August 13, 2012, 11:52 AM — It's budget time again, which is a good chance to assess our information security defenses and decide which areas we can best afford to beef up. Here's a look at what I think we'll be able to add this year.
It's time to make the case for funding in the 2013 budget. Action plan: Prioritize the company's security needs, and have justifications at the ready.
First, I want to increase our investment in security incident and event management. SIEM has been a great investment thus far, helping us thwart attacks and identify other malicious activity that could have resulted in the loss of sensitive data, unauthorized access or a denial-of-service attack on our network. I can point to a lot of things that justify further investment. My plan is to expand our license and add more network sensors to remote offices. The return on those investments will be that more data will be correlated with additional log and netflow feeds from network and server resources.
Next, I want to upgrade the security assessment tools that automatically scan our DMZ infrastructure on a weekly basis, as well as satisfy our regular audit and assessment schedule of internal apps and infrastructure. Our current tools, though fairly effective, lack some of the rich functionality that Qualys, nCircle and Rapid 7 offer. Any of those would give us a more robust, centralized management console, integration with other tools and better reporting options. The productivity gains that these products would make possible are a selling point; the tool we end up choosing should pay for itself in short order just in the area of collecting security compliance data each quarter.
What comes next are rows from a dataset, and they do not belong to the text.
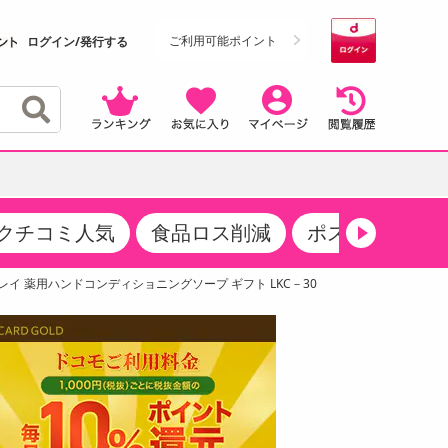
ご利用可能ポイント
ログイン/発行する
クチコミ人気
食品ロス削減
ポストにお届け
クーポン
・サプリメント
品
・収納・寝具
マタニティ
ケア
商品限定クーポン
イ 薬用ハンドコンディショニングソープ ギフト LKC－30
食品ギフト
おつまみ
ココア・チョコレート飲料
その他 アルコール飲料
弁当箱・水筒・弁当グッズ
下着・ルームウェア
その他 食品
製菓・製パン材料
飲料ギフト
生活雑貨
メンズ
その他 お菓子・スイーツ
その他 飲料
スポーツ・アウトドア用品
ベビー・キッズ
介護用品
レッグウェア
Then there's data leak prevention (DLP). When we implemented DLP earlier this year, our budget didn't allow for any decryption infrastructure. A main feature of DLP is that it can detect documents being sent via Web-based apps such as webmail and personal storage sites, but we need to decrypt the SSL traffic before our DLP tool can inspect the data. In addition, we recently migrated our Exchange deployment to Microsoft's Office 365 cloud offering, so now even our corporate email is encrypted. All of that means we need to buy proxy appliances and then send all our Web traffic to them for decrypting ahead of going to the DLP engine for inspection. We'll be looking at either Cisco or Bluecoat to satisfy this need.